# Octagon pier



## roofordie (Sep 24, 2008)

Well, I was suppose to work today, but when I got up and checked out the radar, I knew that was outta the question (Im a commercial roofer), so since I was already up I scooped up the kids and headed down to my favorite fishing hole. We arrived at about 6:45am and there was elwys and glass minnows all over.It didnt take long to fill our bait bucket. We stayed out there for an hour and a half, and left with dinner.


----------



## roofordie (Sep 24, 2008)

sorry:hoppingmad about the dreaded red "X". I added the link so you can see the pic


----------



## Redfish (Nov 9, 2007)

Looks Like you and the kids had a Great Time, Way To Go!!!! If You Still Need That Extra Combo Let me Know!!! and I will get It to you!!!!


----------



## littlezac (Jun 25, 2009)

Some nice Spanish you guys caught.


----------



## ScullsMcNasty (Oct 4, 2007)

looks like the kids had a blast!


----------



## Reel Wins (Jun 4, 2009)

nice job!


----------



## Snatch it (Feb 17, 2009)

Good Job fellas


----------



## surfstryker (Sep 28, 2007)

MMMMM dinner, I will be there next week, maybe I 'll see ya out there.


----------



## spearfisher (Oct 3, 2007)

Nice Job! Those are days your kids will never forget!


----------

- Provided material:

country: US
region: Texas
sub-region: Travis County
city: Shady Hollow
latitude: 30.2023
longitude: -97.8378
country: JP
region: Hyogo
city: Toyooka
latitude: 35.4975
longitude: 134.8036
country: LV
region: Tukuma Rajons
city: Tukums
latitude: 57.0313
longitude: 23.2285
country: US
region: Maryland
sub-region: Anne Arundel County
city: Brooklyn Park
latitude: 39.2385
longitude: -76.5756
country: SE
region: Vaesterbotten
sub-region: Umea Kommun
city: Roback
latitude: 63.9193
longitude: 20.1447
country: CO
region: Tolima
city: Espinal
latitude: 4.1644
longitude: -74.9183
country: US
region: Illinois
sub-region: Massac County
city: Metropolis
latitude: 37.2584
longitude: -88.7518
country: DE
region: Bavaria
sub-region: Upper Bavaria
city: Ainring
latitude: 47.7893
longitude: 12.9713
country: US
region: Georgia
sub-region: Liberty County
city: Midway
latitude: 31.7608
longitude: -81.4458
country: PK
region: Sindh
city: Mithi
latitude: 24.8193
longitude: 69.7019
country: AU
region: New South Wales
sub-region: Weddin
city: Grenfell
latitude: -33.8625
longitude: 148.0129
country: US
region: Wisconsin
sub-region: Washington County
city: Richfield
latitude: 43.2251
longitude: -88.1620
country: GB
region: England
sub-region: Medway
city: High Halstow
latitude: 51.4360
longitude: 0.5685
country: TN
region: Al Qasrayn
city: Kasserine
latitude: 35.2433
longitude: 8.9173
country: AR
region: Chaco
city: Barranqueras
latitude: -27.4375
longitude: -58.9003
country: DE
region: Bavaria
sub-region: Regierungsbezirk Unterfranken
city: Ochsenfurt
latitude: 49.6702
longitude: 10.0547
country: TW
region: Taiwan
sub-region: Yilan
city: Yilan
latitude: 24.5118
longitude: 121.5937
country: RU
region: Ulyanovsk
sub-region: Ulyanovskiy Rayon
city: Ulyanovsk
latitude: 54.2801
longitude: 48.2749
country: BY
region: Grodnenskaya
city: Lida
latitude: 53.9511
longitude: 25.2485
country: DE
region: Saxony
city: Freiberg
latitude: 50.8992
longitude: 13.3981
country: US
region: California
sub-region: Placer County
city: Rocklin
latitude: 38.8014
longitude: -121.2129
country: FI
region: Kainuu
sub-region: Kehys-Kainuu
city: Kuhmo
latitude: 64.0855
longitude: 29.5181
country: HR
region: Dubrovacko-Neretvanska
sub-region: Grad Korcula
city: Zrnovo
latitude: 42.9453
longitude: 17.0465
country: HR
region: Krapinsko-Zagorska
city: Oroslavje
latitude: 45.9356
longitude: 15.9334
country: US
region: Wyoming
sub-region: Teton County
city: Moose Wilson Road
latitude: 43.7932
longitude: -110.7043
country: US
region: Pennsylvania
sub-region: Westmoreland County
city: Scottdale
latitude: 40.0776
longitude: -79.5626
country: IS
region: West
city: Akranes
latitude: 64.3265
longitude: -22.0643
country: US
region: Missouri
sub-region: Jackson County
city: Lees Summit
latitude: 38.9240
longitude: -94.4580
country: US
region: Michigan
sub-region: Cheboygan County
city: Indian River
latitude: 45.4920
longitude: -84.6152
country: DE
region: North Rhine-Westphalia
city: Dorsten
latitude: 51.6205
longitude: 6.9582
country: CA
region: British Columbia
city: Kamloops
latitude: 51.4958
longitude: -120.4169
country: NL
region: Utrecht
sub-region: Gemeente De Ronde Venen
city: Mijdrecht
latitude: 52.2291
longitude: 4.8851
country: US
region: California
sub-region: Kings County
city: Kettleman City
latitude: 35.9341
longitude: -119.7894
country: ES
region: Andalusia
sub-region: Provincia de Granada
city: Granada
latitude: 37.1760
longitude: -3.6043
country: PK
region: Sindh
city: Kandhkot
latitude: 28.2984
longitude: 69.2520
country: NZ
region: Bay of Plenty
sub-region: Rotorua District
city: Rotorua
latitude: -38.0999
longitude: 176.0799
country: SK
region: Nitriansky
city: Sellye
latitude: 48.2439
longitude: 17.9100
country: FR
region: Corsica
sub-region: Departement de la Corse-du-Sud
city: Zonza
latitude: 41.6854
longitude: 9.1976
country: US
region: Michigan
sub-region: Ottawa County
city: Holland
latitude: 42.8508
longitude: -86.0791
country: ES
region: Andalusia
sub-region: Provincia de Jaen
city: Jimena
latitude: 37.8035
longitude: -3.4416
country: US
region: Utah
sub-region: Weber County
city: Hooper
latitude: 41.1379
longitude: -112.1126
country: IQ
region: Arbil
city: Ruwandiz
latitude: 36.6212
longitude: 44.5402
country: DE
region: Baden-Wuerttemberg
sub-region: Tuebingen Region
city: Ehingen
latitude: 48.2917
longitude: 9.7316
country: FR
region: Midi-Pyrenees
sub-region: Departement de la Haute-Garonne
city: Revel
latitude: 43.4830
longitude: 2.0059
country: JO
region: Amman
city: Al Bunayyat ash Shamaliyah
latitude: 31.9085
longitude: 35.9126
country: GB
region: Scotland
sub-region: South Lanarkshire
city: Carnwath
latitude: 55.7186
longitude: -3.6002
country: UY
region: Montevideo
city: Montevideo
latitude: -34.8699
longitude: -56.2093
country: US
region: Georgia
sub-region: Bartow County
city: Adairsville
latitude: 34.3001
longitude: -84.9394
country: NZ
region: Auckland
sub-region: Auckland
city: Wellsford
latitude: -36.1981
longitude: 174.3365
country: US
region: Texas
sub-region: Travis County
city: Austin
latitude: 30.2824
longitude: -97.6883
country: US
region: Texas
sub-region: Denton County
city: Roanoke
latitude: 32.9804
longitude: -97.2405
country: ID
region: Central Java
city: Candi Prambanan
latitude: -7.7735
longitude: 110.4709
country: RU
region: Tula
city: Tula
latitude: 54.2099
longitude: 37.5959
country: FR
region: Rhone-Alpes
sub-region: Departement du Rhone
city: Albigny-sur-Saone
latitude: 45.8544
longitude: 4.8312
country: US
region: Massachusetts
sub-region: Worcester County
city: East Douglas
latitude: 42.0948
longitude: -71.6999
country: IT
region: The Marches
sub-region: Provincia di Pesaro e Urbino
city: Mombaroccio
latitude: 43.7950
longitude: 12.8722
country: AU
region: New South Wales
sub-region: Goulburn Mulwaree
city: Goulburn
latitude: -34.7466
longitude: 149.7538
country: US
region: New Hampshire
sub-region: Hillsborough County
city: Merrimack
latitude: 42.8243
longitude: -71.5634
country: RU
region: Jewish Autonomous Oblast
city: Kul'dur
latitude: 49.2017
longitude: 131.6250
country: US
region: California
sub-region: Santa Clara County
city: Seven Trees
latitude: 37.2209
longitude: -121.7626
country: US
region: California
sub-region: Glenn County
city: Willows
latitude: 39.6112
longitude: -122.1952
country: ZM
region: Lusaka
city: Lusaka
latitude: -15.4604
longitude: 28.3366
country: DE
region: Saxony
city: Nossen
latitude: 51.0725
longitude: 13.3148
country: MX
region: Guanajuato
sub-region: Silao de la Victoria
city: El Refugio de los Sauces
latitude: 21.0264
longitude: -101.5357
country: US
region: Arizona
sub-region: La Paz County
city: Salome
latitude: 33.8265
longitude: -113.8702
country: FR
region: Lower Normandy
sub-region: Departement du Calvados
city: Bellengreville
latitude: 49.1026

- Direction 1: Repeat everything in the Octagon pier thread from "Looks Like you" down to "you guys caught.".
- Direction 2: In the Octagon pier thread, what time does roofordie's first post say the group arrived at the fishing spot?

- Worked solution 1:
Looks Like you and the kids had a Great Time, Way To Go!!!! If You Still Need That Extra Combo Let me Know!!! and I will get It to you!!!!


----------



## littlezac (Jun 25, 2009)

Some nice Spanish you guys caught.

- Worked solution 2: At about 6:45am.